The platypus is considered by many secularists as the ultimate argument against intelligent design. The reasoning is that no sentient being would have created something so contrary to logic as the platypus. Creationists haven't come to any real consensus on the matter, but most begin frantically quoting the bible when the topic is brought up. It is wildy considered amoung theorists to be conclusive proof of God's cruel sense of humour.

Platypuses, According to Flying Spaghetti Monsterism

Proponents of Flying Spaghetti Monsterism, although Creationists, have come up with a theory on the origin of this hodge-podge of a creature. As The St. Brelades Bay Scrols illustrate, on the twelveth day of creation, the FSM ran out of booze. As he experienced the largest hang-over in history, His Noodliness haphazardly threw together what we today refer to as the platypus.

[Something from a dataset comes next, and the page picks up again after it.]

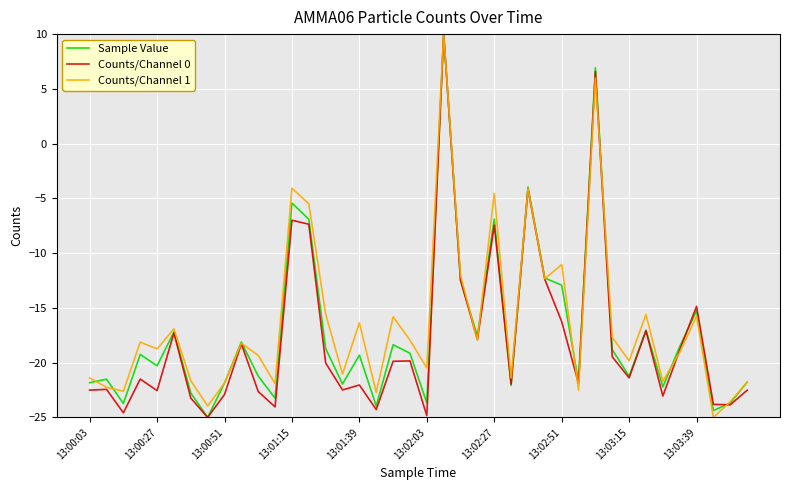

What is the smallest value displayed?

-25.0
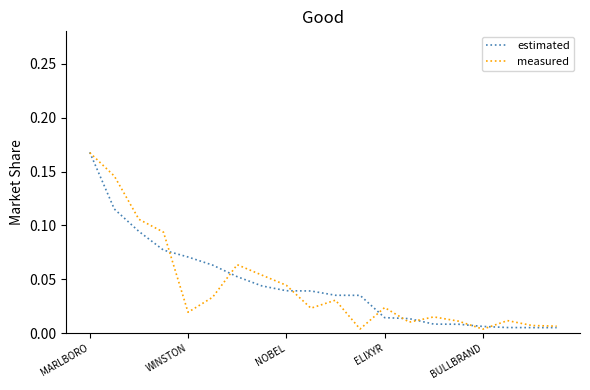

What is the label of the 6th point from the left?

5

The Zblorgian Platypus Theory

The infamous Zblorgian Platypus Theory was created in 1962 by some unknown American scientist. It states that platypuses are the front-line agents of a deep-space alien race, widely referred to as the Zblorgs. According to the Theory, the Zblorgs sent their agents to planet Earth in B.C. 214. The spaceship landed near Rome, but the weather circumstances unabled the Zblorgs to continue their evil plan (exploiting Earth). So they moved to a random place, Australia. The Theory explains the platypus' strange form with gravitational anomalies of the Earth.

Habitat

As stated earlier, platypussies are native to Australia, although many have left the motherland to seek their fortunes in the big city. The greatest influx of platypusses occured around 1857 in the eastern United States. Desperate for work and living in crowded apartment complexes, urban platypi soon fell into a lower class than even some other immigrants. For many decades thereafter, urban platyps struggled to get by and overcome the prejudices of the native population. In more recent years, urban platypses have risen up in these societies, and newer generations are now treated as equals.


Cults of the Platypus


Certain cults have formed dedicated to the worship of this beast. Despite the supposed lack of credit to this religion, many celebrities have joined, making it a close rival to Scientology.

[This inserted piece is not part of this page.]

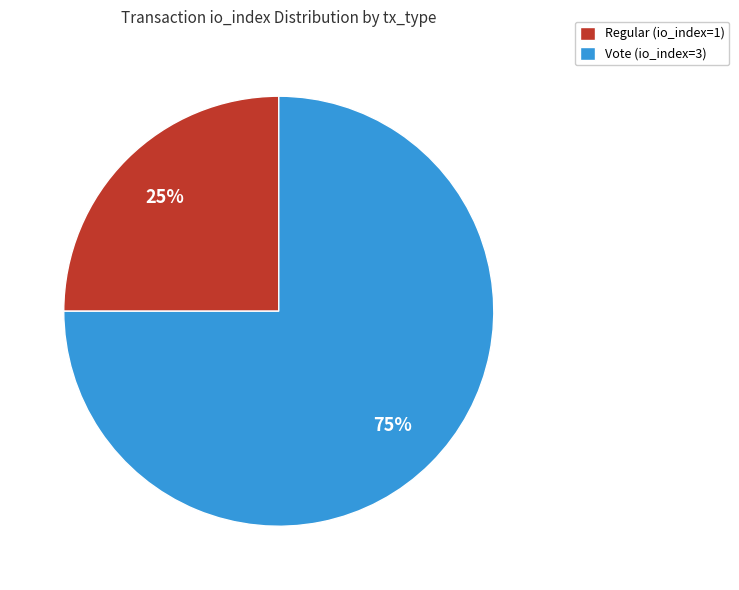

What percentage is the Vote (io_index=3) slice, to the nearest percent?

75%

Occasionally whispers are heard on the underground movement of "The exalted church of the Platypi" its histories and origins still steeped and mired in mystery, hidden as a result of many social uphevals and muted during the Spanish Inquisition. No one can prove the church exists, but Chuck Norris is trying really hard, bless'm.

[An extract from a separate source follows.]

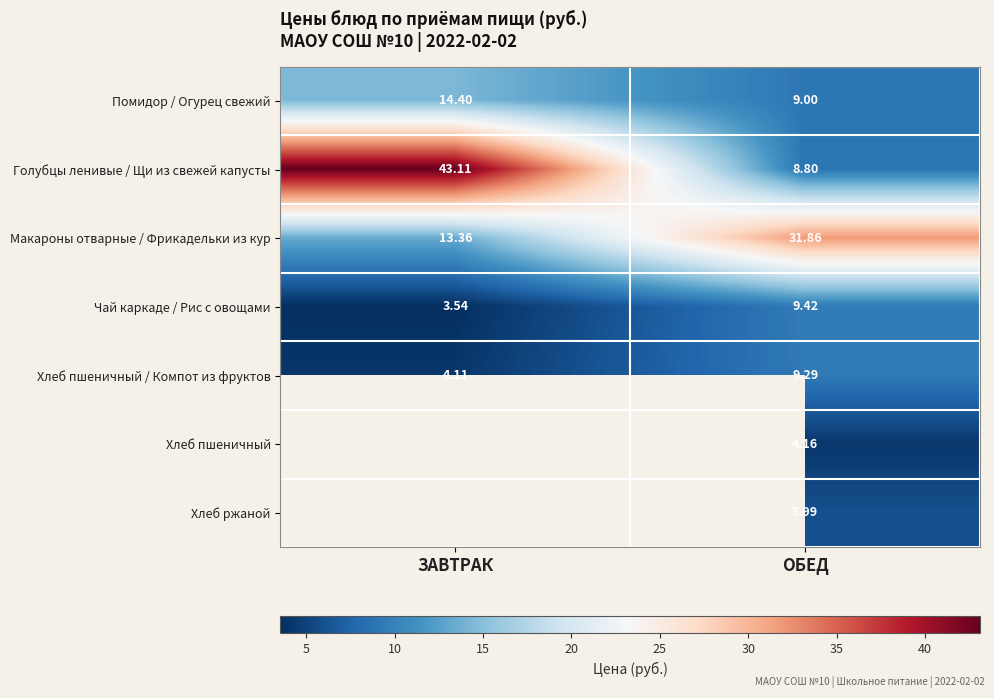

What is the total value across all series at ОБЕД?

78.5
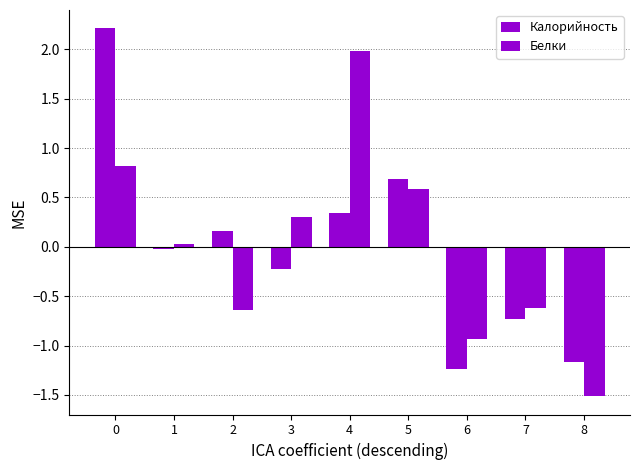

List the series in order of their overall mean, lowest first.

Калорийность, Белки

What To Do Upon Ingestion of a Platypus

- Begin kitten huffing 15 minutes after taking a platypus to make the come-down eaiser
- Order a pizza
- Start throwing stuff at hippies when the platypus/kitten mix hits. This will heighten the sense of omnipresence you experience.
- Look at all the cool colors.
- Eat corn
- Sit back and enjoy the ride.

Other Important Notes

The platypus has the brain of a dolphin and can be seen driving a forklift in his habitat of kelp. He is the larva of the flatworm and has the ability to regenerate after injury

No relation to the flounder.

If you hear a devious cackle-snicker sound behind you, it's already too late. There's a platypus there waiting to cause mischief.